Quoted text:
----------------
Stress and hopefulness appear to be two emotions linked with Gantt Charts (duality again!). One participant said “the Gantt charts you’re showing me don’t mean anything to me I feel pretty neutral about them. But my Gantt charts can really stress me out.” And another, “When I look at it (the Gantt chart) all finished, (heavy sigh) I suppose I’m hoping that’s how it will all turn out…”

As I see it, the Gantt chart – much like the PERT chart – is used more to manage management than to manage projects, and hence the mixed emotions evoked by its use.

Work Breakdown Structure

Whitty mentions that over two-thirds of the participants said they used WBS in one form or another. He states,

All participants view work in packets or as bounded objects. As one put it, “I like to break the work down into nice crisp chunks, and then connect them all up together again.” This behaviour support Gestalt theories that in order to interpret what we receive through our senses we attempt to organize information into certain groups which include: similarity, proximity, continuity, and closure….

Through his  reference to Gestalt theories, Whitty suggests that breaking the project up  into chunks of work and then putting it  back together again helps the project manager grok the project  – i.e. understand the interconnections between project elements and the totality of the project in a  deep way. A little later he states,

Many experience satisfaction, contentment, even a sense of control from the WBS process.

I can’t help but wonder – does the popularity of the tool stem, at least in part,  from its ability to evoke positive affect?

PMBOK Guide and Methodologies

Based on the responses received, Whitty mentions,

It is apparent that some PM methodologies are PM artefacts in themselves and are used as currency to gain a competitive advantage.”

Yet the profession appears to be divided about the utility of methodologies,

All the participants were aware of the PMBOK® Guide, and all of them utilised a PM methodology of some sort, whether it were an off-the-shelf brand or a company-grown product. Participants appeared to be either for or against PM methodologies, some even crossed over the dividing line mid-sentence (!)

Another theme that arose is that methodologies are “something to hide behind” should things go wrong: “Don’t blame me, I did things by the Book.” Methodologies thus offer two side benefits (apart from the man one of improving chances of project success!): they help “certify” to a project manager’s competence and act as a buffer if things go wrong.


Whitty concludes that the data supports his hypothesis that project managers obtain an emotional affect from aspects of project management experience. In his words:

This study has shown that project managers are drawn to project work. The participants in this study forage for projects because they can obtain or experience an emotional affect or more informally stated a favourable emotional fix from the challenge they present…. they are stimulated by the challenges the construct of a project has to offer. Furthermore, they appear to be fairly sure they can handle these challenges with their existing skill and abilities…

The data also suggests that despite the dominant deterministic approach to project management, project managers also,

…operate under the cognitive logic of yin-yang. They conceptualise the emotional experience of managing a project in terms of two possible states or statuses of events that ebb and flow; one state gradually transforming into the other state along a time dimension. What is also interesting is that these project managers find it necessary to conceal this behaviour for survival reasons.

The data also supports the second hypothesis: that project managers use the emotional affects of the project management experience to increase their competitive advantage. This is clear, for example, from the discussions of the Project Manager Persona, Gantt Chart and methodologies.
----------------
Extracted records:
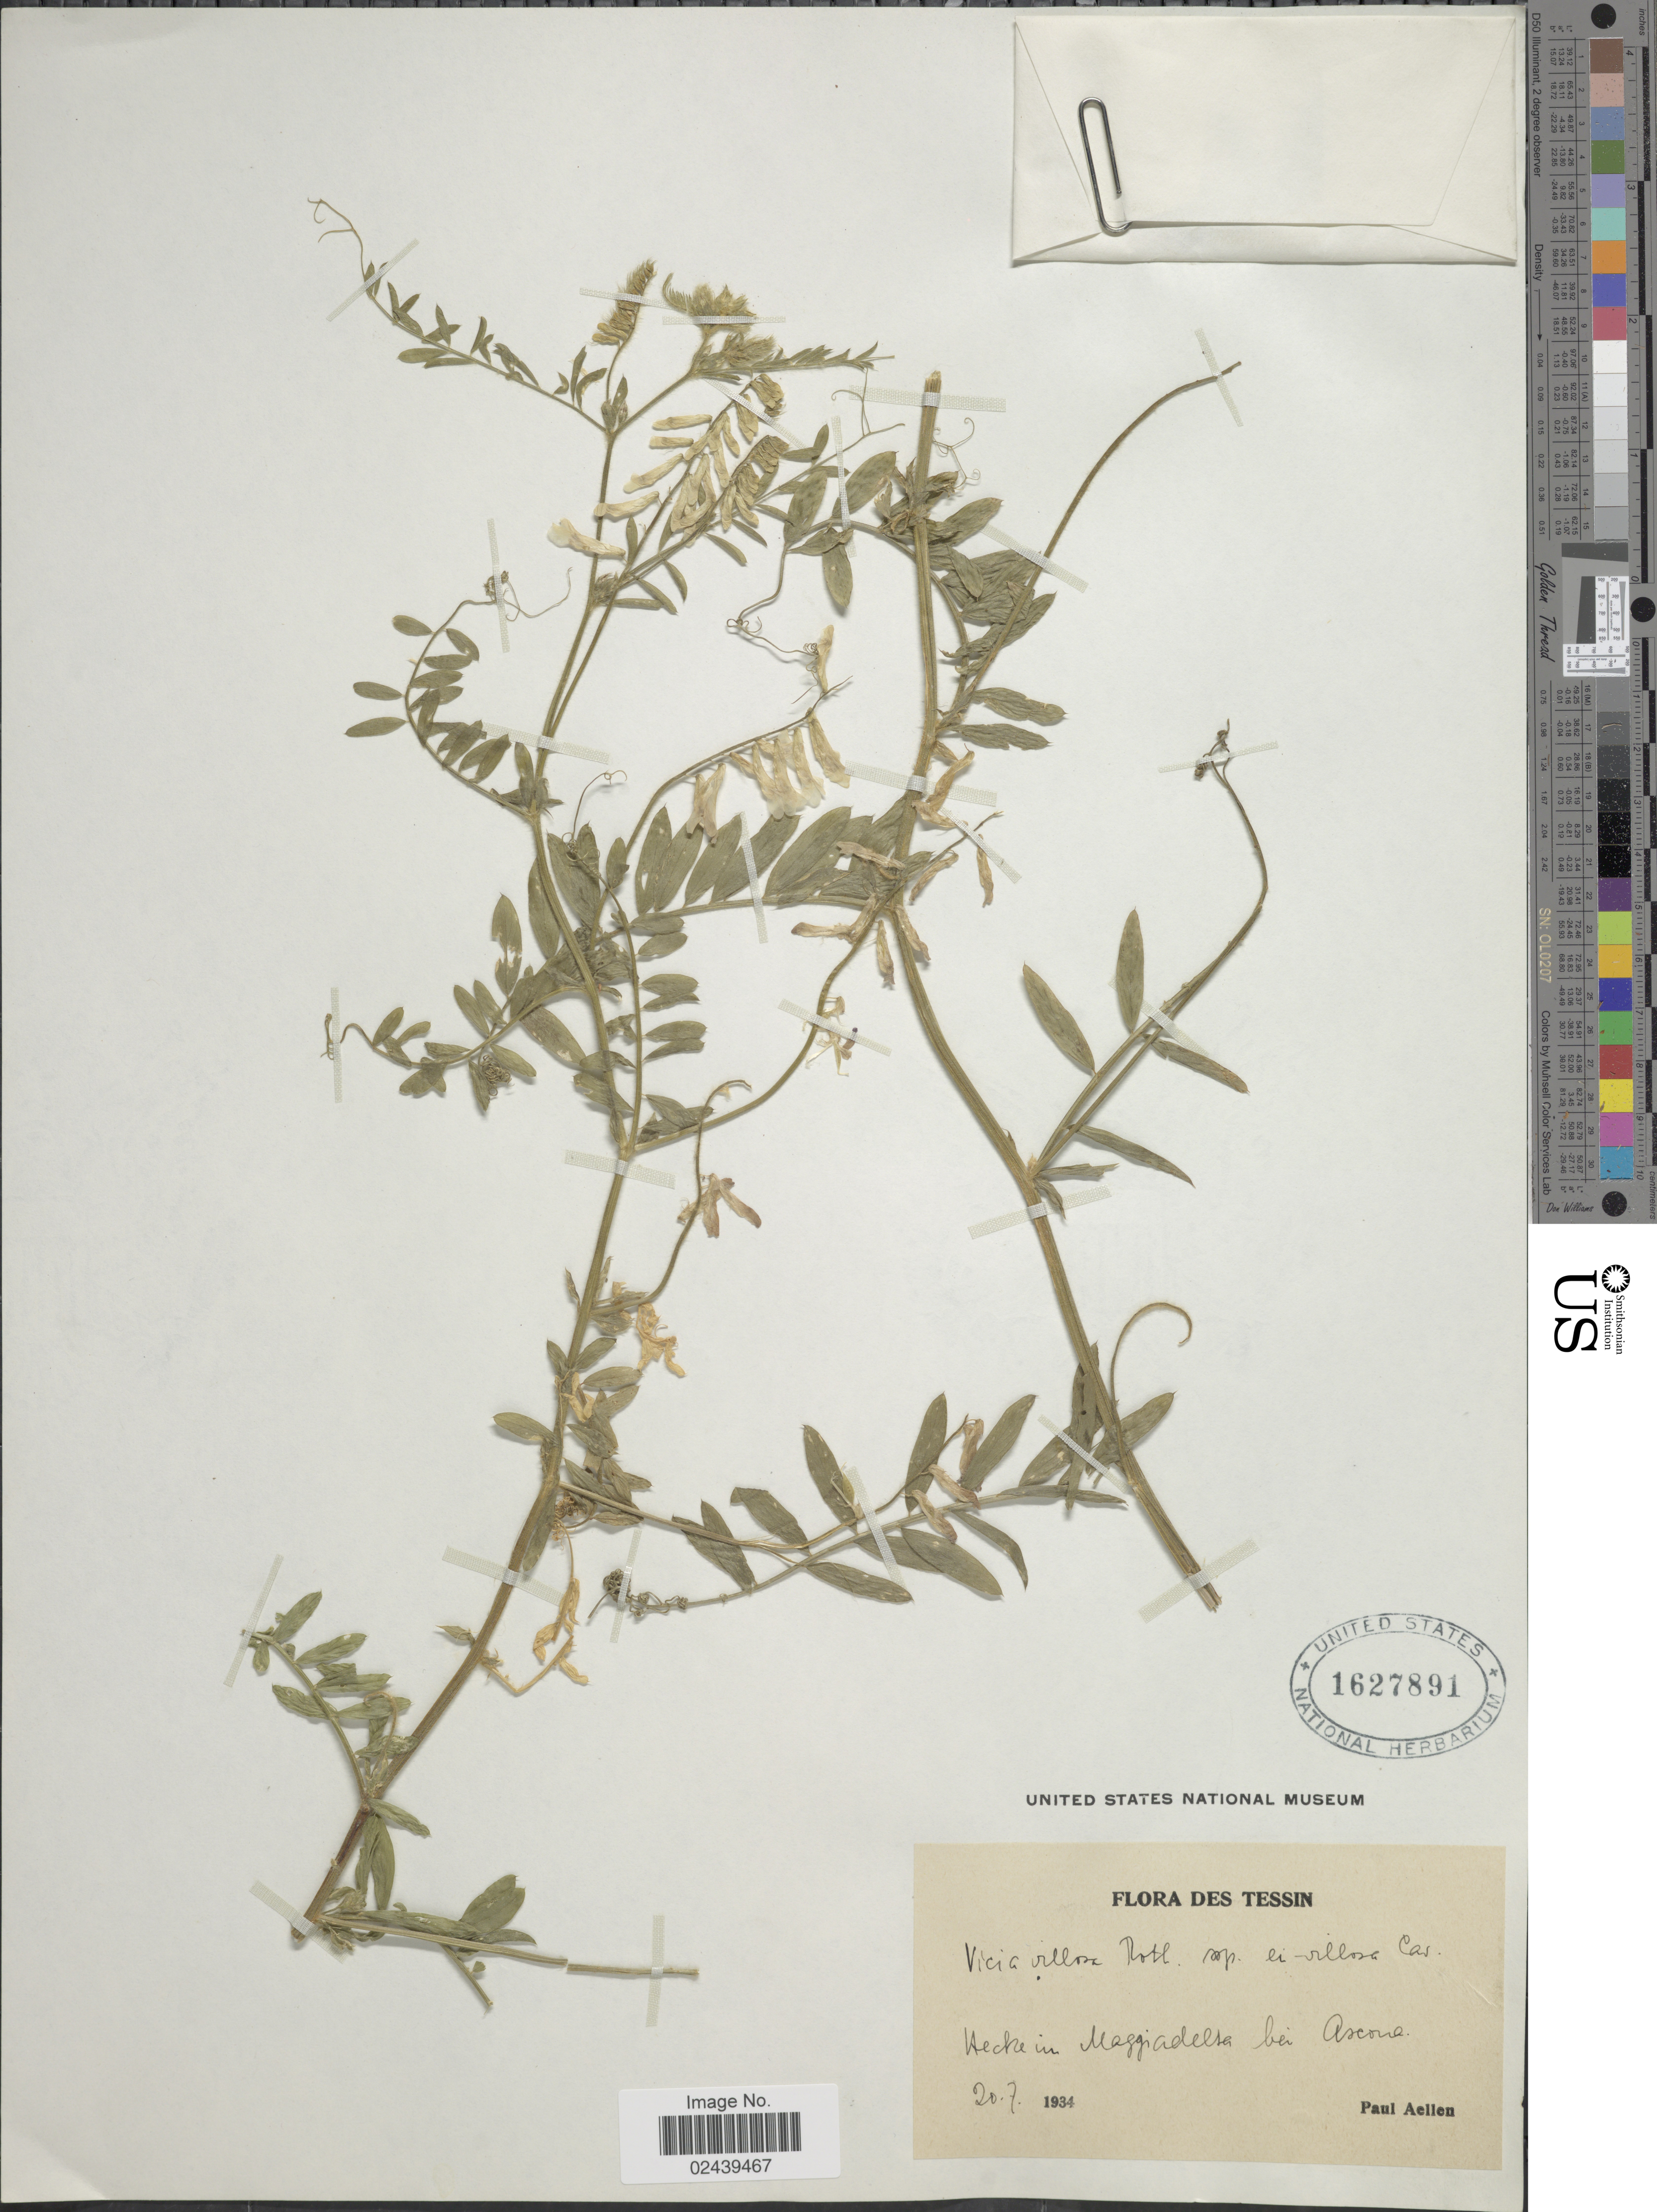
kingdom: Plantae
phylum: Tracheophyta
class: Magnoliopsida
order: Fabales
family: Fabaceae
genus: Vicia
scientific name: Vicia villosa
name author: Roth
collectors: P. Aellen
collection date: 1934-07-20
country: Switzerland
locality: Des Tessin, Aecke in Maggiadelsa bei Ascona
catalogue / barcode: US 1627891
----------------
Set of tasks:
[A] From the text on project managers' emotions, reproduce word for word the part that opens with the words containing "All participants view" and closes with "the WBS process.".
[B] Duplicate the plant specimen row above line for line without changing anything, and leave the picture out of your answer.

Answers to the problems:
[A]
All participants view work in packets or as bounded objects. As one put it, “I like to break the work down into nice crisp chunks, and then connect them all up together again.” This behaviour support Gestalt theories that in order to interpret what we receive through our senses we attempt to organize information into certain groups which include: similarity, proximity, continuity, and closure….

Through his  reference to Gestalt theories, Whitty suggests that breaking the project up  into chunks of work and then putting it  back together again helps the project manager grok the project  – i.e. understand the interconnections between project elements and the totality of the project in a  deep way. A little later he states,

Many experience satisfaction, contentment, even a sense of control from the WBS process.

[B]
kingdom: Plantae
phylum: Tracheophyta
class: Magnoliopsida
order: Fabales
family: Fabaceae
genus: Vicia
scientific name: Vicia villosa
name author: Roth
collectors: P. Aellen
collection date: 1934-07-20
country: Switzerland
locality: Des Tessin, Aecke in Maggiadelsa bei Ascona
catalogue / barcode: US 1627891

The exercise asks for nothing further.